EXERCISE TEXT:
********

At the University of Toledo College of Medicine and Life Sciences, emergency medicine residents are taught procedural skills using live animals.

Trainees are instructed to cut into live pigs to practice invasive procedures. These procedures involve making incisions into each pig’s throat to insert a breathing tube, inserting needles into the chest and bones, and splitting open the breastbone in order to access the heart. If the animals survive the procedures, they are killed following the training session.

Today, 97 percent of emergency medicine residency programs (260 of 269) in the United States and Canada use only nonanimal methods, such as human-based medical simulators and cadavers. Other regional programs at Case Western Reserve University, Wright State University, Ohio State University Hospital, and the University of Cincinnati all use nonanimal training methods only.

The university has a $36 million state-of-the-art facility—the Interprofessional Immersive Simulation Center—that could provide the resources to replace the use of animals in the emergency medicine residency.

********

ENTRIES PROVIDED:
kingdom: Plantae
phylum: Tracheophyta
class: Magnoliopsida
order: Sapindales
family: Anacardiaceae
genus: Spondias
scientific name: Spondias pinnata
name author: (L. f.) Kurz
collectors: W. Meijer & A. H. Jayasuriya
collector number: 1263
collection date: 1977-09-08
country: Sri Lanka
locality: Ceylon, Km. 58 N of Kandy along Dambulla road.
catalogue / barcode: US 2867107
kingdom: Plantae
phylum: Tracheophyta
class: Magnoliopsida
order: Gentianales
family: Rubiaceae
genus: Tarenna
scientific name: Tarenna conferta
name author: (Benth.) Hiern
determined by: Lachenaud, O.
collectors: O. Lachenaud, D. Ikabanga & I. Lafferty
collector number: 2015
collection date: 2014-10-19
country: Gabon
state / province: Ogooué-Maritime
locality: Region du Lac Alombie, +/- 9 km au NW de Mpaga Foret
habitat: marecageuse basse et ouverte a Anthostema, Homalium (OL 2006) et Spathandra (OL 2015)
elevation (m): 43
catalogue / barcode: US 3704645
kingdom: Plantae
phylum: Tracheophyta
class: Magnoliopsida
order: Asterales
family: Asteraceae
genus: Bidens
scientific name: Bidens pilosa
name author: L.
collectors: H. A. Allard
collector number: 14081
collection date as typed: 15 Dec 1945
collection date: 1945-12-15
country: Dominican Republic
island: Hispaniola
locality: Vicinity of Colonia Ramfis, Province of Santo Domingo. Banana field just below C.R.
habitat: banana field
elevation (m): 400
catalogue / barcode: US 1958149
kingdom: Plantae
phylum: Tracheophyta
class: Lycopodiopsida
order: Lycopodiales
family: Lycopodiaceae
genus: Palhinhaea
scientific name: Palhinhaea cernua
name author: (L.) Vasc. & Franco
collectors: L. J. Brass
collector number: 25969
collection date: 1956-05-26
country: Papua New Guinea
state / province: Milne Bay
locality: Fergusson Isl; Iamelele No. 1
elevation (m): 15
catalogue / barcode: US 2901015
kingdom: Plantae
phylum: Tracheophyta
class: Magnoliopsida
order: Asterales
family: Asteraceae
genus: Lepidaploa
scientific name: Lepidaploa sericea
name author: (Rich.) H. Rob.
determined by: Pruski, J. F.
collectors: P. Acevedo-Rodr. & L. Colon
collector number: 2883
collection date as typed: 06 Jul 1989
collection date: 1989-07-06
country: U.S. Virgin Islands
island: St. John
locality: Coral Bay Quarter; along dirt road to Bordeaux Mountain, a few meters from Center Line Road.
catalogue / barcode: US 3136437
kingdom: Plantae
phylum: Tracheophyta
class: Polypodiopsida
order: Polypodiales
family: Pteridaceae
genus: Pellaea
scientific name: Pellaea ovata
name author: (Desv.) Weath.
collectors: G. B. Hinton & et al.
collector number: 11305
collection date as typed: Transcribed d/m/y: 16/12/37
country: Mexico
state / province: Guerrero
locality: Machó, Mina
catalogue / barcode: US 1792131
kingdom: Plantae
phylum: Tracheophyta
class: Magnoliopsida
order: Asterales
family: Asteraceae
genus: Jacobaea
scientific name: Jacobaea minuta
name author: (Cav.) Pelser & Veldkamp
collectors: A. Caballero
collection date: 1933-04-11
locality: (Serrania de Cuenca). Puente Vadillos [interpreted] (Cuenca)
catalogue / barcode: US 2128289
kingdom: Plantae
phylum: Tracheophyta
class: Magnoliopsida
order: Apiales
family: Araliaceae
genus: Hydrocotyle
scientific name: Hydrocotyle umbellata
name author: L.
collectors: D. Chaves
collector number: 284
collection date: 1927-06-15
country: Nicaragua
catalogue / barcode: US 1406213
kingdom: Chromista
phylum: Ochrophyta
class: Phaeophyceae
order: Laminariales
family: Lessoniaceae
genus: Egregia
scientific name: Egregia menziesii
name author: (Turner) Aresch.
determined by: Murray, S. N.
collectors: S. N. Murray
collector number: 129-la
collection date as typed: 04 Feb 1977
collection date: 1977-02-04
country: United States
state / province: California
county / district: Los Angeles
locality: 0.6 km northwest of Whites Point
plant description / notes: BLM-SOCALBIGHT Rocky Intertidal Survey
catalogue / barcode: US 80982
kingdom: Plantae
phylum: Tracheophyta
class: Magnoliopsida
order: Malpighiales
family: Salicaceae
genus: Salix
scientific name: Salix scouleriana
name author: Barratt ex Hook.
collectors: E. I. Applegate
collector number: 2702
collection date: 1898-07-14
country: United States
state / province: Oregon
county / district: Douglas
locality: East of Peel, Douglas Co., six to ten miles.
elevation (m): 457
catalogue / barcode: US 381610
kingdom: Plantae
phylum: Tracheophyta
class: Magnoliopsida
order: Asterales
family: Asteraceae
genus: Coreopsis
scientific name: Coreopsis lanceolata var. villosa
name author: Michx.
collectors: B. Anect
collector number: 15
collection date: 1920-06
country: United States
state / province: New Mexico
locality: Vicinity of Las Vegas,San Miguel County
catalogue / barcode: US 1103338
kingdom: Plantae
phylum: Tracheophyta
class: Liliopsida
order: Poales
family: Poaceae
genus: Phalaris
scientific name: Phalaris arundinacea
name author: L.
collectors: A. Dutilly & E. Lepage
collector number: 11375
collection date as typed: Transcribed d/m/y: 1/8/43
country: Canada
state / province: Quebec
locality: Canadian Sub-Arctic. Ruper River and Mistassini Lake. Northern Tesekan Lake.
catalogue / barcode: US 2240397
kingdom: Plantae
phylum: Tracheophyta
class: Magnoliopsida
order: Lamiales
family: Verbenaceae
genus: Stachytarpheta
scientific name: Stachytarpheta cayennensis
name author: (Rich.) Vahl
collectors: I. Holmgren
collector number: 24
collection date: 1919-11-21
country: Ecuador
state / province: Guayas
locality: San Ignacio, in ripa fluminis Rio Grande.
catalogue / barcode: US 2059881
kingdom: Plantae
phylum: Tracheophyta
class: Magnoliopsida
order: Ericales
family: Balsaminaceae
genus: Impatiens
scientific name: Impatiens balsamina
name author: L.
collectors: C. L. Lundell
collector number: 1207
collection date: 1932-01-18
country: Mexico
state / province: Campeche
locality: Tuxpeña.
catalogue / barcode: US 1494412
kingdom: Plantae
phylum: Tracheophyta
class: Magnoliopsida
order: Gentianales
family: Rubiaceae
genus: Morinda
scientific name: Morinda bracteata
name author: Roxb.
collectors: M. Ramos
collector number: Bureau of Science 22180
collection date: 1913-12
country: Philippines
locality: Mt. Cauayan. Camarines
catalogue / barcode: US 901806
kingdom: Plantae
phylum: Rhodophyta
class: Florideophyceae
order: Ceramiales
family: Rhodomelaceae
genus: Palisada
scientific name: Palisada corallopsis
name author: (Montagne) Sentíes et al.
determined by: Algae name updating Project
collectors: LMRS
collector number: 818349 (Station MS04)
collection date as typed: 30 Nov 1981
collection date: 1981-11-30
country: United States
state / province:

********

EXERCISE INSTRUCTIONS:
(A) Set down the part of the text on emergency medicine training at Toledo that begins at the words "At the University" and stops after the words "the training session.".
(B) Answer these questions from the text on emergency medicine training at Toledo.
(i) What animals do the trainees cut into to practice invasive procedures?
(ii) How many of the emergency medicine residency programs in the United States and Canada use only nonanimal methods?
(iii) What did the Interprofessional Immersive Simulation Center cost?

PER-TASK OUTPUTS:
(A)
At the University of Toledo College of Medicine and Life Sciences, emergency medicine residents are taught procedural skills using live animals.

Trainees are instructed to cut into live pigs to practice invasive procedures. These procedures involve making incisions into each pig’s throat to insert a breathing tube, inserting needles into the chest and bones, and splitting open the breastbone in order to access the heart. If the animals survive the procedures, they are killed following the training session.

(B)
(i) Live pigs.
(ii) 260 of 269, or 97 percent.
(iii) $36 million.